Collected data entries:
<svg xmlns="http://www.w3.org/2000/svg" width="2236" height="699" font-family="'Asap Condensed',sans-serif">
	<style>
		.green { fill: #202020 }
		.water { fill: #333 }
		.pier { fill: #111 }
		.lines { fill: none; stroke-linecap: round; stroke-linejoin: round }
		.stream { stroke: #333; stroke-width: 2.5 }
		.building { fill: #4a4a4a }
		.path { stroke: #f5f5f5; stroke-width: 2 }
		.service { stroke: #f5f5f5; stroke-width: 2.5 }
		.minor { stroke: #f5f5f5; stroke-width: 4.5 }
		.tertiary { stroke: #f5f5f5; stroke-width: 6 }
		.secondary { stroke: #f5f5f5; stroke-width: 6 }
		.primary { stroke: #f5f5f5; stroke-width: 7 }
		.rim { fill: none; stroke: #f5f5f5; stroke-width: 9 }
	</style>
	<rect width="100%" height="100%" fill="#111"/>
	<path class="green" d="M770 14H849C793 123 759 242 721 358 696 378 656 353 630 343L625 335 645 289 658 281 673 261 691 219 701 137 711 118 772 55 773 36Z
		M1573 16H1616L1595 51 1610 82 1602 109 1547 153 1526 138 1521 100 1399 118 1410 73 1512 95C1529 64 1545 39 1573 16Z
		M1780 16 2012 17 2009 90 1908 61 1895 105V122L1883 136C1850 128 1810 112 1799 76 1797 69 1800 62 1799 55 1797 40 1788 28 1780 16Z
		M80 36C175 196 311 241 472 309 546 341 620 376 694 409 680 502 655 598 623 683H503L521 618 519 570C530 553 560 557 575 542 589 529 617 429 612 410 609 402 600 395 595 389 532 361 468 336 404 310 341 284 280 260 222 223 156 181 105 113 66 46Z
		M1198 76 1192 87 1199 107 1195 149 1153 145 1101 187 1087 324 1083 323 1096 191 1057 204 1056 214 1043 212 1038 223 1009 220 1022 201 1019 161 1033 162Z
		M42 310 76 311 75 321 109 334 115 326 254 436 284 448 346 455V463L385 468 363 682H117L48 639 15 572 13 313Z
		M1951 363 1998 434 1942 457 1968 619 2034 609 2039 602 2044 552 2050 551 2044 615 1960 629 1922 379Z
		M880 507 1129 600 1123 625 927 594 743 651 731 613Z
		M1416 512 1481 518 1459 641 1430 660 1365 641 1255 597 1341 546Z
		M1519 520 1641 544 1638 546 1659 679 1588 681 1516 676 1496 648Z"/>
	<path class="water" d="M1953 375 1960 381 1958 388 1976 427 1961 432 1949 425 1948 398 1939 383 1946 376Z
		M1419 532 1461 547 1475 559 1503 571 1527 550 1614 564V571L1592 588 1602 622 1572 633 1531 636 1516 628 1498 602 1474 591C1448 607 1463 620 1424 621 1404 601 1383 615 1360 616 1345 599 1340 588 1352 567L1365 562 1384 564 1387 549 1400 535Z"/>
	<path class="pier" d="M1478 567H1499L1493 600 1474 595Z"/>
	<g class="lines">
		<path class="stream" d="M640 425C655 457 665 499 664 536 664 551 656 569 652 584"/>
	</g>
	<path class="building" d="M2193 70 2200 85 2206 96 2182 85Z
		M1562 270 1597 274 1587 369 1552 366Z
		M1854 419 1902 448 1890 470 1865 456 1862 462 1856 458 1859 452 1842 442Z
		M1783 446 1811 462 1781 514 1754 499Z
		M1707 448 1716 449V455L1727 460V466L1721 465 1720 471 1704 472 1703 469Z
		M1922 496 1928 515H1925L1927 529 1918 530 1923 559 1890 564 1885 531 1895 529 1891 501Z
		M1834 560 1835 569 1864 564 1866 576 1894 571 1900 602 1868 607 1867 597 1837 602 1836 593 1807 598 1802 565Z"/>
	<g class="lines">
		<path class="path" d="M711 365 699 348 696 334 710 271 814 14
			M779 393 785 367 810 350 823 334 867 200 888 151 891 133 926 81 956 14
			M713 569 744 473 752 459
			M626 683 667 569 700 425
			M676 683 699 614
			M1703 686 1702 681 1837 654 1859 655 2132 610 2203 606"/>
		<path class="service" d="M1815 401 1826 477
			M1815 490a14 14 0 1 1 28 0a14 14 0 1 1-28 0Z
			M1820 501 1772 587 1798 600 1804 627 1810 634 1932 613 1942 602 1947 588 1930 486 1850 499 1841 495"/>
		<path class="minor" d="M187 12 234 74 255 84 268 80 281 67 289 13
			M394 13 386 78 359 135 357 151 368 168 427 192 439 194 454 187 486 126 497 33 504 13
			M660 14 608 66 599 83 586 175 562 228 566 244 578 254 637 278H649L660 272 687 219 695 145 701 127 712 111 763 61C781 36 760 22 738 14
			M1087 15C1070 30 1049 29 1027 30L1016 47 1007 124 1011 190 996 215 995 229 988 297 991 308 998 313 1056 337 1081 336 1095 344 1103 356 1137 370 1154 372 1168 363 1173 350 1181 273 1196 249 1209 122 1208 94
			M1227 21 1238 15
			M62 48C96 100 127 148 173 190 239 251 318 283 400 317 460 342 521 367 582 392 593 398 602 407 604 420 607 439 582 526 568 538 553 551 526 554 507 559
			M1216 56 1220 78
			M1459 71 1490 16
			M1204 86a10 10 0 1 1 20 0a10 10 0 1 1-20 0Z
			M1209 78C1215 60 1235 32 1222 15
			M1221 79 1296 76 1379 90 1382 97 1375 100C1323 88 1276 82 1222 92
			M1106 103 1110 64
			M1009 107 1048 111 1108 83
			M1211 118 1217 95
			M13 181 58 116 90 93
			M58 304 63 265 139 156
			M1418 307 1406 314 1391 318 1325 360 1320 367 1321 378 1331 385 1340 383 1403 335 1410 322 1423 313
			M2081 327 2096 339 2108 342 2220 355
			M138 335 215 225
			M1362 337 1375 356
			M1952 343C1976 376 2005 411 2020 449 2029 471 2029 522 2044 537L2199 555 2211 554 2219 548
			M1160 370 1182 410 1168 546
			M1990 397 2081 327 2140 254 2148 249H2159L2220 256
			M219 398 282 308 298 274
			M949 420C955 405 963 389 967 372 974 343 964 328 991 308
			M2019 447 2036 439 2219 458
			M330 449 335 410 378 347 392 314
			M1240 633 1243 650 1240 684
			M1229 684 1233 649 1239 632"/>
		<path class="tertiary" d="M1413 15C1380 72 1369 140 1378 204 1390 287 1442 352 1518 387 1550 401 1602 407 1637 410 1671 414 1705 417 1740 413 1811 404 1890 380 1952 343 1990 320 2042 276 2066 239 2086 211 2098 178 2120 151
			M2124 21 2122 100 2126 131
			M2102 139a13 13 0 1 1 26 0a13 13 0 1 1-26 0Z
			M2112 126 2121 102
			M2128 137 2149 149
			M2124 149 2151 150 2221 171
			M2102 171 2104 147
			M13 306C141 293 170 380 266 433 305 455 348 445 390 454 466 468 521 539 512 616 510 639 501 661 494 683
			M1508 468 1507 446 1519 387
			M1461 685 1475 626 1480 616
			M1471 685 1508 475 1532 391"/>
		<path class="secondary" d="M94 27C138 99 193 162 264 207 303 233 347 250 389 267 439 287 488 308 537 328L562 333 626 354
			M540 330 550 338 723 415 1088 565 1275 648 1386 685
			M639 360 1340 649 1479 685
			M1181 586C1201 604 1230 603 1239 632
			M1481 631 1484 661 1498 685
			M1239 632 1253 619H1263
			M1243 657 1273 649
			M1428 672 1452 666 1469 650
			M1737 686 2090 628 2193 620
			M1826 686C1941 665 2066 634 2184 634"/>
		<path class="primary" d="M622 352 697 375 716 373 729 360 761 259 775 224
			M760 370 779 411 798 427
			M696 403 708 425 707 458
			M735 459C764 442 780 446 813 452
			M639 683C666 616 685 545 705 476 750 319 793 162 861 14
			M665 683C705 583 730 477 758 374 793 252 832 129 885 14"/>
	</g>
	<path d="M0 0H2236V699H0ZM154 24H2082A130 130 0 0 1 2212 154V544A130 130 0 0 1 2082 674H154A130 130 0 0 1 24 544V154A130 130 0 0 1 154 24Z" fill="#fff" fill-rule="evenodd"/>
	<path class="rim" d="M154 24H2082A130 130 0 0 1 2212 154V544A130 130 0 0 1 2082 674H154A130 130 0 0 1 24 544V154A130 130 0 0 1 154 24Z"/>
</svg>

• _Assignment_: Every line from the line containing "M880 507 1129" through the line containing "M1227 21 1238 15" in the records above must be retyped exactly. Leave out the rest.

• _Worked solution_:
		M880 507 1129 600 1123 625 927 594 743 651 731 613Z
		M1416 512 1481 518 1459 641 1430 660 1365 641 1255 597 1341 546Z
		M1519 520 1641 544 1638 546 1659 679 1588 681 1516 676 1496 648Z"/>
	<path class="water" d="M1953 375 1960 381 1958 388 1976 427 1961 432 1949 425 1948 398 1939 383 1946 376Z
		M1419 532 1461 547 1475 559 1503 571 1527 550 1614 564V571L1592 588 1602 622 1572 633 1531 636 1516 628 1498 602 1474 591C1448 607 1463 620 1424 621 1404 601 1383 615 1360 616 1345 599 1340 588 1352 567L1365 562 1384 564 1387 549 1400 535Z"/>
	<path class="pier" d="M1478 567H1499L1493 600 1474 595Z"/>
	<g class="lines">
		<path class="stream" d="M640 425C655 457 665 499 664 536 664 551 656 569 652 584"/>
	</g>
	<path class="building" d="M2193 70 2200 85 2206 96 2182 85Z
		M1562 270 1597 274 1587 369 1552 366Z
		M1854 419 1902 448 1890 470 1865 456 1862 462 1856 458 1859 452 1842 442Z
		M1783 446 1811 462 1781 514 1754 499Z
		M1707 448 1716 449V455L1727 460V466L1721 465 1720 471 1704 472 1703 469Z
		M1922 496 1928 515H1925L1927 529 1918 530 1923 559 1890 564 1885 531 1895 529 1891 501Z
		M1834 560 1835 569 1864 564 1866 576 1894 571 1900 602 1868 607 1867 597 1837 602 1836 593 1807 598 1802 565Z"/>
	<g class="lines">
		<path class="path" d="M711 365 699 348 696 334 710 271 814 14
			M779 393 785 367 810 350 823 334 867 200 888 151 891 133 926 81 956 14
			M713 569 744 473 752 459
			M626 683 667 569 700 425
			M676 683 699 614
			M1703 686 1702 681 1837 654 1859 655 2132 610 2203 606"/>
		<path class="service" d="M1815 401 1826 477
			M1815 490a14 14 0 1 1 28 0a14 14 0 1 1-28 0Z
			M1820 501 1772 587 1798 600 1804 627 1810 634 1932 613 1942 602 1947 588 1930 486 1850 499 1841 495"/>
		<path class="minor" d="M187 12 234 74 255 84 268 80 281 67 289 13
			M394 13 386 78 359 135 357 151 368 168 427 192 439 194 454 187 486 126 497 33 504 13
			M660 14 608 66 599 83 586 175 562 228 566 244 578 254 637 278H649L660 272 687 219 695 145 701 127 712 111 763 61C781 36 760 22 738 14
			M1087 15C1070 30 1049 29 1027 30L1016 47 1007 124 1011 190 996 215 995 229 988 297 991 308 998 313 1056 337 1081 336 1095 344 1103 356 1137 370 1154 372 1168 363 1173 350 1181 273 1196 249 1209 122 1208 94
			M1227 21 1238 15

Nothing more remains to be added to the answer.